→ **What needs to be done**
Could you repeat every item below word for word, leaving nothing out and changing nothing?

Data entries
--------
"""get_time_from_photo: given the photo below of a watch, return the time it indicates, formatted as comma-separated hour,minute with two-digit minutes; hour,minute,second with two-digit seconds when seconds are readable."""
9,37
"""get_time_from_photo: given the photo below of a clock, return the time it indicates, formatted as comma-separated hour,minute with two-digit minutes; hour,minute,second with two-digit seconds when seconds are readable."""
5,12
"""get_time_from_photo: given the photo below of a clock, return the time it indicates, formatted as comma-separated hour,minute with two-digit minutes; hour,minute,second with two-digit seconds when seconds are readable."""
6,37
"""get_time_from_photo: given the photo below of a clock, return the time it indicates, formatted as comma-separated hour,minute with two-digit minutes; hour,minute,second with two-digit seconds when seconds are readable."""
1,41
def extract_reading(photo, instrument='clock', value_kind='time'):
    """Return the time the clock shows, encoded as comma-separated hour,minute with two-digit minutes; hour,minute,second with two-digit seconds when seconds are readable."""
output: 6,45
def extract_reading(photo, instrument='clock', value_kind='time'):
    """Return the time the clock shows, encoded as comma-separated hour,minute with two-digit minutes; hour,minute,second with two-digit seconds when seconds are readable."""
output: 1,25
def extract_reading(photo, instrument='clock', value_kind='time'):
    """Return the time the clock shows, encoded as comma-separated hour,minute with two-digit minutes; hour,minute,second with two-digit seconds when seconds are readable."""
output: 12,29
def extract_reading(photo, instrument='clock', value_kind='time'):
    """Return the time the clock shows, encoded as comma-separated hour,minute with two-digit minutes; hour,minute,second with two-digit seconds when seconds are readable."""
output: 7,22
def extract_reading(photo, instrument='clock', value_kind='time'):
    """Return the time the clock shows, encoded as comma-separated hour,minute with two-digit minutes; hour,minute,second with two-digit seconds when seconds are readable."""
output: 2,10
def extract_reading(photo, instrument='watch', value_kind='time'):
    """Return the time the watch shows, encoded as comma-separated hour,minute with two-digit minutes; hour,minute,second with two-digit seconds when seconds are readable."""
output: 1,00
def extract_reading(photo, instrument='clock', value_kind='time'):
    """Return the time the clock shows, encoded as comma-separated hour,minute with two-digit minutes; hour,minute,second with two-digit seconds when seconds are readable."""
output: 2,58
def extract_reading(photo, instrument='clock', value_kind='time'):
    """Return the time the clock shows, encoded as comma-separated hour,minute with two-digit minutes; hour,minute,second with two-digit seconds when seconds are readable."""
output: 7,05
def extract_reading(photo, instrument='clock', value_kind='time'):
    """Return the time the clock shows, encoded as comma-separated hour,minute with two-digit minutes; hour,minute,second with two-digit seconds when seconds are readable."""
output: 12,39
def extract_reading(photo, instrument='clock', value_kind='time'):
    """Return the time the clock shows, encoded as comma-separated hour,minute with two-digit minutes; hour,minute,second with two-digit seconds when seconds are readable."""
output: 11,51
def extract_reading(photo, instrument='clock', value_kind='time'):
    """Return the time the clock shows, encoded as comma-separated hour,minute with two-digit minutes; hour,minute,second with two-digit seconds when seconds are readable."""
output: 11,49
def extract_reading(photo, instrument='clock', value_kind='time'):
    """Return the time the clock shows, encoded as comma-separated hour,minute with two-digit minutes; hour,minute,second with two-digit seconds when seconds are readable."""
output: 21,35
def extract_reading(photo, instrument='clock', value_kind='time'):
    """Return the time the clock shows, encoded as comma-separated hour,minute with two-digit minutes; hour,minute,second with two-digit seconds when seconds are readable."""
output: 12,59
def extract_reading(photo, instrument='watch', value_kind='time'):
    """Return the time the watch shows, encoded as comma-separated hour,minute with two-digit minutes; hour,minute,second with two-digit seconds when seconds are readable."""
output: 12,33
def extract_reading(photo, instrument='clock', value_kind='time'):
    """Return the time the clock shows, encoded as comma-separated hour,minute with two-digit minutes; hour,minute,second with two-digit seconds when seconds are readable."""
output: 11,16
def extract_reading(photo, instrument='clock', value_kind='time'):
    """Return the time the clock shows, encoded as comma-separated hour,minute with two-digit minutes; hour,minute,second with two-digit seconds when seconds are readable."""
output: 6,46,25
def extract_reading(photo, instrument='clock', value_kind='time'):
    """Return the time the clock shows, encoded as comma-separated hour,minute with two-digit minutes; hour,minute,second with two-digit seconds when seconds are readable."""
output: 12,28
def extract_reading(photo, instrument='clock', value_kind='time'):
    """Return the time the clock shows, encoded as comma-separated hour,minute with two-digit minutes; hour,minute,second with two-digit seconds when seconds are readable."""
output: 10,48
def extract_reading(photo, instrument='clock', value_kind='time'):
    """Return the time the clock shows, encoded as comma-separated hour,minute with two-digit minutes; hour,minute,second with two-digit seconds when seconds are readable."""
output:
--------
→ **Answer in full**
"""get_time_from_photo: given the photo below of a watch, return the time it indicates, formatted as comma-separated hour,minute with two-digit minutes; hour,minute,second with two-digit seconds when seconds are readable."""
9,37
"""get_time_from_photo: given the photo below of a clock, return the time it indicates, formatted as comma-separated hour,minute with two-digit minutes; hour,minute,second with two-digit seconds when seconds are readable."""
5,12
"""get_time_from_photo: given the photo below of a clock, return the time it indicates, formatted as comma-separated hour,minute with two-digit minutes; hour,minute,second with two-digit seconds when seconds are readable."""
6,37
"""get_time_from_photo: given the photo below of a clock, return the time it indicates, formatted as comma-separated hour,minute with two-digit minutes; hour,minute,second with two-digit seconds when seconds are readable."""
1,41
def extract_reading(photo, instrument='clock', value_kind='time'):
    """Return the time the clock shows, encoded as comma-separated hour,minute with two-digit minutes; hour,minute,second with two-digit seconds when seconds are readable."""
output: 6,45
def extract_reading(photo, instrument='clock', value_kind='time'):
    """Return the time the clock shows, encoded as comma-separated hour,minute with two-digit minutes; hour,minute,second with two-digit seconds when seconds are readable."""
output: 1,25
def extract_reading(photo, instrument='clock', value_kind='time'):
    """Return the time the clock shows, encoded as comma-separated hour,minute with two-digit minutes; hour,minute,second with two-digit seconds when seconds are readable."""
output: 12,29
def extract_reading(photo, instrument='clock', value_kind='time'):
    """Return the time the clock shows, encoded as comma-separated hour,minute with two-digit minutes; hour,minute,second with two-digit seconds when seconds are readable."""
output: 7,22
def extract_reading(photo, instrument='clock', value_kind='time'):
    """Return the time the clock shows, encoded as comma-separated hour,minute with two-digit minutes; hour,minute,second with two-digit seconds when seconds are readable."""
output: 2,10
def extract_reading(photo, instrument='watch', value_kind='time'):
    """Return the time the watch shows, encoded as comma-separated hour,minute with two-digit minutes; hour,minute,second with two-digit seconds when seconds are readable."""
output: 1,00
def extract_reading(photo, instrument='clock', value_kind='time'):
    """Return the time the clock shows, encoded as comma-separated hour,minute with two-digit minutes; hour,minute,second with two-digit seconds when seconds are readable."""
output: 2,58
def extract_reading(photo, instrument='clock', value_kind='time'):
    """Return the time the clock shows, encoded as comma-separated hour,minute with two-digit minutes; hour,minute,second with two-digit seconds when seconds are readable."""
output: 7,05
def extract_reading(photo, instrument='clock', value_kind='time'):
    """Return the time the clock shows, encoded as comma-separated hour,minute with two-digit minutes; hour,minute,second with two-digit seconds when seconds are readable."""
output: 12,39
def extract_reading(photo, instrument='clock', value_kind='time'):
    """Return the time the clock shows, encoded as comma-separated hour,minute with two-digit minutes; hour,minute,second with two-digit seconds when seconds are readable."""
output: 11,51
def extract_reading(photo, instrument='clock', value_kind='time'):
    """Return the time the clock shows, encoded as comma-separated hour,minute with two-digit minutes; hour,minute,second with two-digit seconds when seconds are readable."""
output: 11,49
def extract_reading(photo, instrument='clock', value_kind='time'):
    """Return the time the clock shows, encoded as comma-separated hour,minute with two-digit minutes; hour,minute,second with two-digit seconds when seconds are readable."""
output: 21,35
def extract_reading(photo, instrument='clock', value_kind='time'):
    """Return the time the clock shows, encoded as comma-separated hour,minute with two-digit minutes; hour,minute,second with two-digit seconds when seconds are readable."""
output: 12,59
def extract_reading(photo, instrument='watch', value_kind='time'):
    """Return the time the watch shows, encoded as comma-separated hour,minute with two-digit minutes; hour,minute,second with two-digit seconds when seconds are readable."""
output: 12,33
def extract_reading(photo, instrument='clock', value_kind='time'):
    """Return the time the clock shows, encoded as comma-separated hour,minute with two-digit minutes; hour,minute,second with two-digit seconds when seconds are readable."""
output: 11,16
def extract_reading(photo, instrument='clock', value_kind='time'):
    """Return the time the clock shows, encoded as comma-separated hour,minute with two-digit minutes; hour,minute,second with two-digit seconds when seconds are readable."""
output: 6,46,25
def extract_reading(photo, instrument='clock', value_kind='time'):
    """Return the time the clock shows, encoded as comma-separated hour,minute with two-digit minutes; hour,minute,second with two-digit seconds when seconds are readable."""
output: 12,28
def extract_reading(photo, instrument='clock', value_kind='time'):
    """Return the time the clock shows, encoded as comma-separated hour,minute with two-digit minutes; hour,minute,second with two-digit seconds when seconds are readable."""
output: 10,48
def extract_reading(photo, instrument='clock', value_kind='time'):
    """Return the time the clock shows, encoded as comma-separated hour,minute with two-digit minutes; hour,minute,second with two-digit seconds when seconds are readable."""
output:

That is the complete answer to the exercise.